I reviewed Neuromancer at the time. An entertaining book - but it's a world where it's hard to detect who, if anyone, is actually doing the work that sustains civilization. And I was irritated that the only characters who actually do anything all want to die. Fashionably edgy, but ultimately not very truthful ...

The influence of Neuromance on the sci-fi field was to provide a rallying point for people who wanted to be edgy and innovative but had no idea how. Gibson himself WAS an innovator, but then his work was labeled "cyberpunk" and many lesser writers wrote derivative stories and novels; basically, it was the intellectuals' version of writing Star Trek and Star Wars novels. Cyberpunk was just ... franchising Neuromancer, without paying Gibson any fees.

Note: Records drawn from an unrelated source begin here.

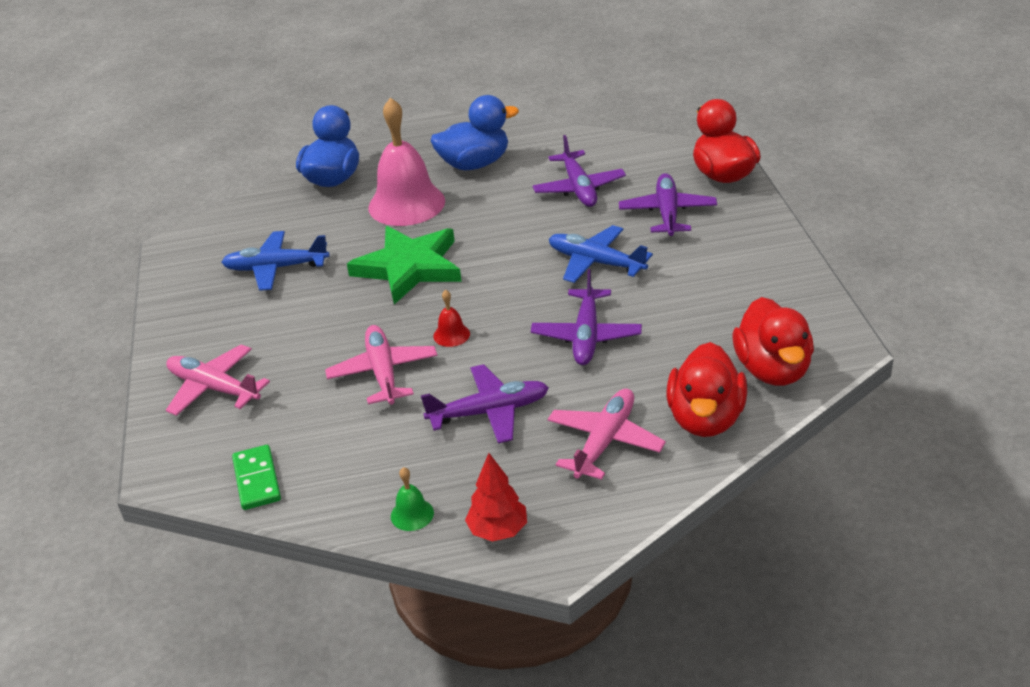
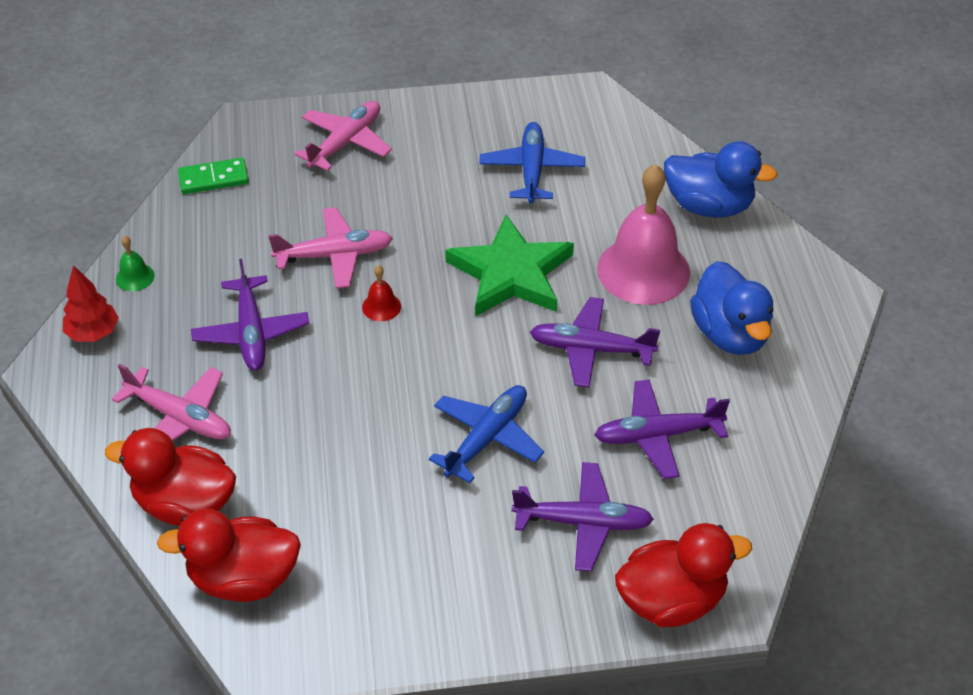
camera: 90 degrees right, 10 degrees up
purple plane [531,269,642,365] -> purple plane moved to [530,297,660,387]

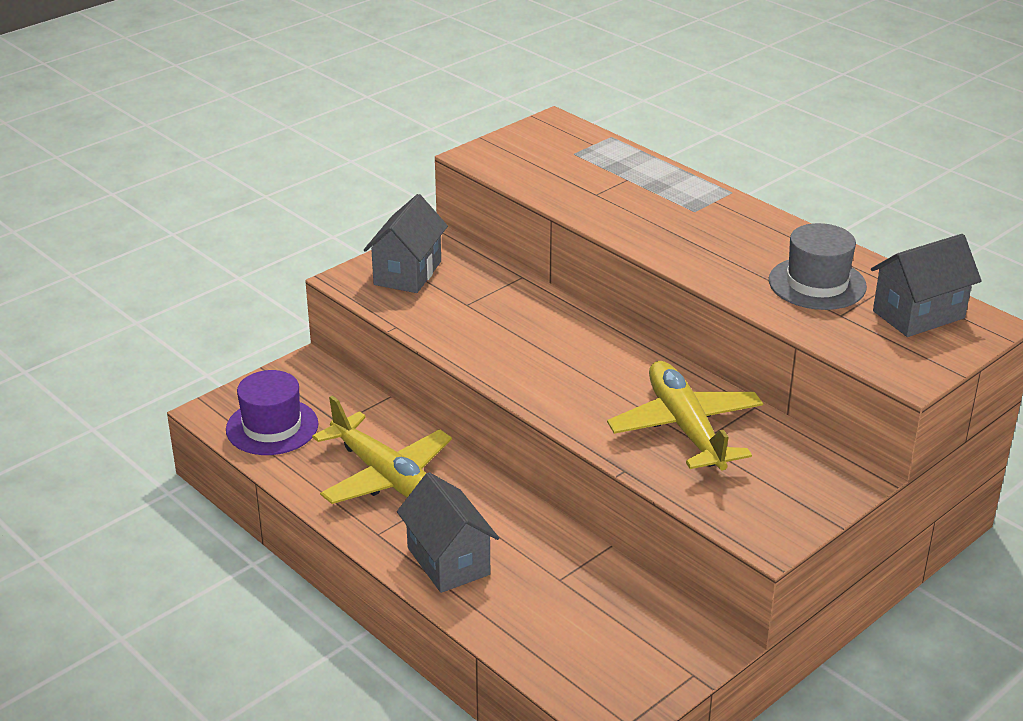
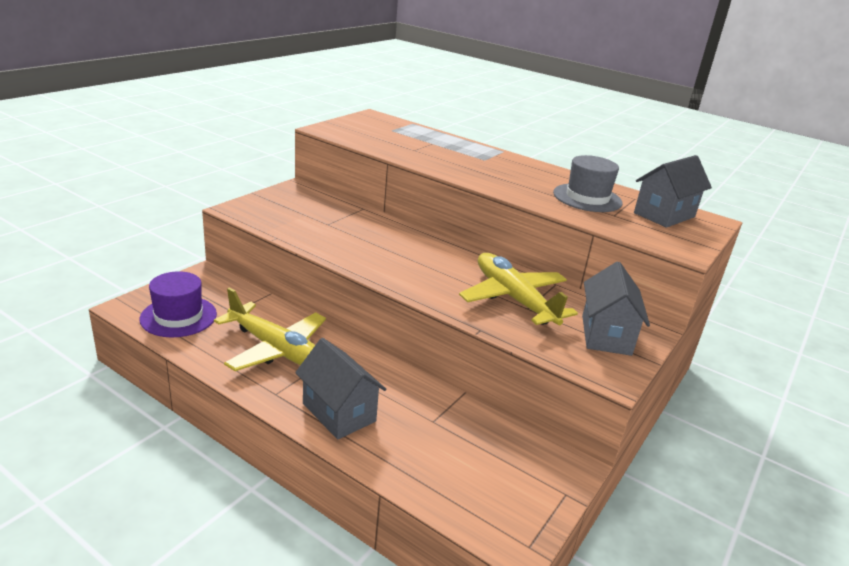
camera: 15 degrees left, 5 degrees down
grey house [364,194,448,293] -> grey house moved to [582,261,650,356]

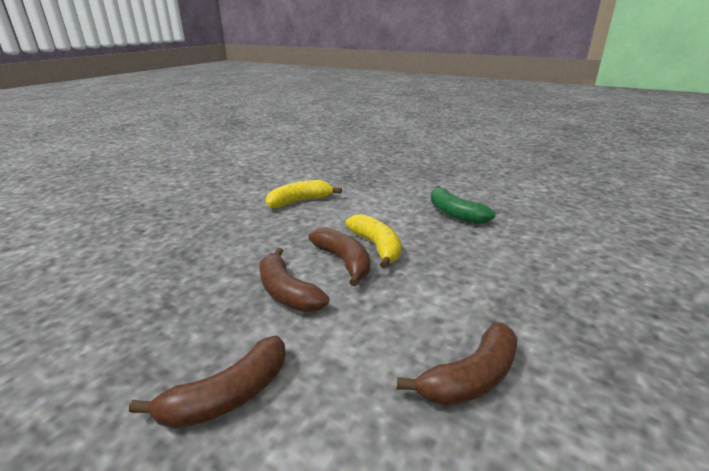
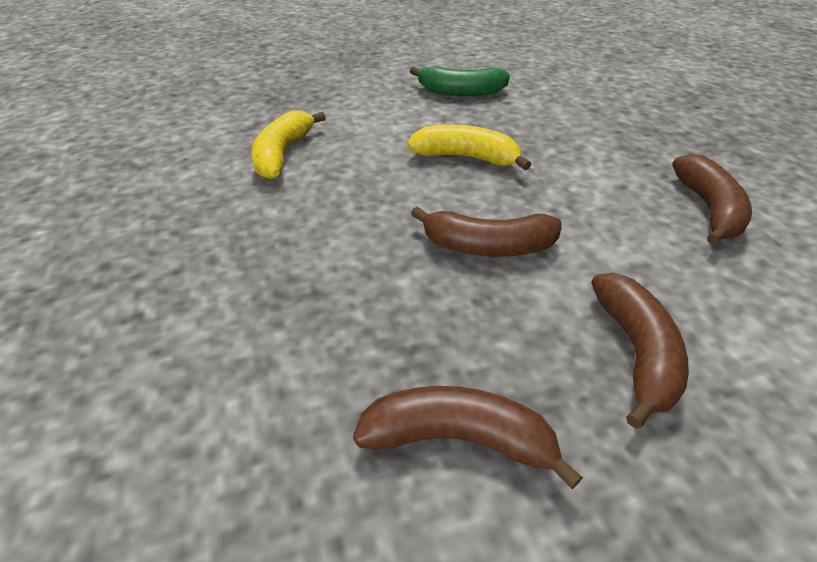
camera: 50 degrees left, 15 degrees up
brown banana [308,227,370,286] -> brown banana moved to [353,386,583,489]

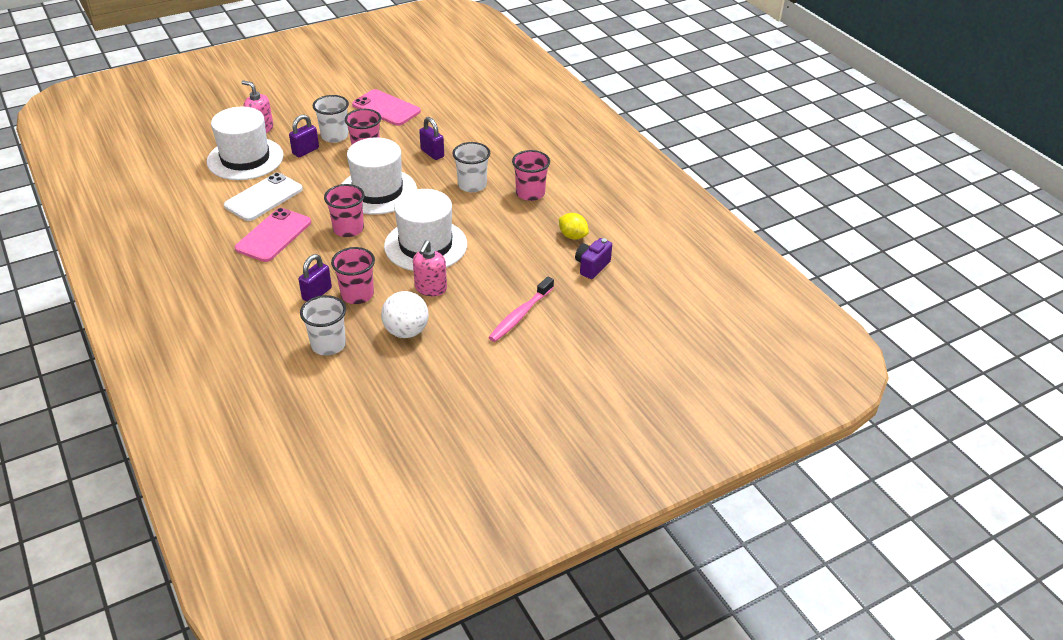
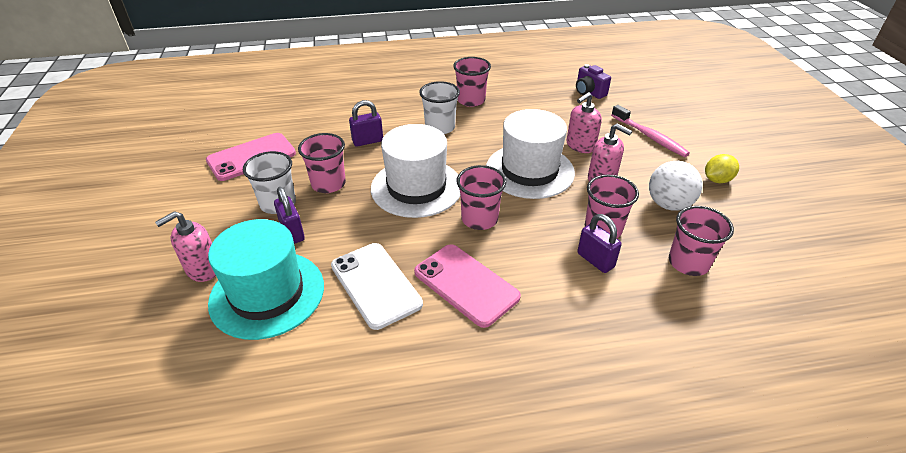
camera: 70 degrees left, 0 degrees up
white hat [207,106,284,180] -> turquoise hat [208,219,324,340]
white cup [300,295,346,355] -> pink cup [669,206,734,276]
yellow lemon [559,213,589,240] -> yellow lemon moved to [705,154,739,183]
none -> pink soap dispenser [566,92,602,153]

It's the opposite of what Bruce Sterling intended when he called for a revolution in sci fi. He urged writers to stop setting their stories in a consensus reality, and to invent new realities. He pointed to Gibson as an example of how it's done. But instead of other writers following Gibson's example and inventing new futures, they just used Gibson's future - and his style.

And since what Gibson was doing was essentially transplanting noir style and sixties drug culture into a romanticized computer future, it wasn't exactly breaking new ground to have everybody else follow him down that road.

Not Gibson's fault. Neuromancer is a strong novel, and it can't be blamed for the shallow work that others did in imitation of it.